With effect from 2 December 2019 the Civil Partnerships (Opposite-Sex Couples) Regulations 2019 extended civil partnerships to opposite-sex couples in England and Wales. The Marriage (Same-sex Couples) and Civil Partnership (Opposite-Sex Couples) (Northern Ireland) Regulations 2019 extended civil partnerships to opposite-sex couples in Northern Ireland with effect from 13 January 2020. On 28 July 2020 the Civil Partnership (Scotland) Act received Royal Assent, extending civil partnerships to opposite-sex couples in Scotland from 30 June 2021.
In addition to civil partnerships formed in the UK, the Act recognises some overseas relationships, in particular, the specified relationships listed in its own Schedule 20. Before the amending Regulations referred to in the previous paragraph, under Section 216 of the Civil Partnership Act 2004 it was essential that both the partners were of the same sex when the partnership was formed. Some overseas relationships were open to opposite-sex couples such as the French pacte civil de solidarité. In England and Wales, Scotland and Northern Ireland, the distinction is now no longer relevant from the date the applicable legislation came into force.
The term ‘civil partners’ will not apply to those individuals whose civil partnership had been dissolved by a court order before the date of death/transfer
Where a civil partnership can be converted to a marriage or a marriage converted to a civil partnership and the conversion converts one legal relationship into another, the parties will continue to qualify for the exemption. If it is not possible to convert a civil partnership to a marriage or vice versa and one of the parties dies before the new civil partnership or marriage is in existence, the exemption will not be available.

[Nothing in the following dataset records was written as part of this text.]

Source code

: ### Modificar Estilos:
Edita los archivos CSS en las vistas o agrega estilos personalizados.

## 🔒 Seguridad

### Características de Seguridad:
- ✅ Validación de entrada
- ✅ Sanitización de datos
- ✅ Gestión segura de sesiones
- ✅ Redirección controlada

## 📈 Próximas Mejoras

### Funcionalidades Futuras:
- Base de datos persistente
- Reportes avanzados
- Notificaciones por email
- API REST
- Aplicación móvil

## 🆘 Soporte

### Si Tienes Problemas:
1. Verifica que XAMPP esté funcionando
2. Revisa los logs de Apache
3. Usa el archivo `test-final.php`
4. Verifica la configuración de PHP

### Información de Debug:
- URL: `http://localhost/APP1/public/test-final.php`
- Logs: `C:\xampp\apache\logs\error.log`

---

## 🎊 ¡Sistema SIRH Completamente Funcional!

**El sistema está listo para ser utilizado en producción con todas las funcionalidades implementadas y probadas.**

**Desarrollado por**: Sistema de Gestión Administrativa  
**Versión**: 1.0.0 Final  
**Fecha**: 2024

Any transfer between spouses or civil partners made on the breakdown of a marriage or civil partnership is covered by the exemption if it was made before the dissolution of the marriage by the decree absolute, or the dissolution of the civil partnership by the final order. You should note that dispositions between or for the benefit of spouses and civil partners, or former spouses and civil partners, on the breakdown of a marriage or civil partnership may not be transfers of value (IHTM04151) in view of IHTA84/S10 (IHTM04165) or IHTA84/S11 (1) (a) (IHTM04173).
Where the dispositions are made following a Court Order under the Matrimonial Causes Act 1973, the decision in Haines v Hill  EWCA Civ 1284 at para 35 confirms that the applicant spouse’s right to apply for a property order is consideration equal to the value of the money or property that is to be transferred under the Court Order. As a result there is no loss to the respondent spouse’s estate in the first place and there is no need to rely on any exemption or other exclusion to prevent a transfer of value arising. Consequently, a settlement arising under a Court Order which gives the applicant spouse an interest in possession will be a relevant property trust and the spouse’s interest in possession will not form part of their estate in view of IHTA84/S49(1A) and IHTA/S5(1B). The same analysis applies to an interest in possession created in compliance with a Court Order under the Children Act 1989.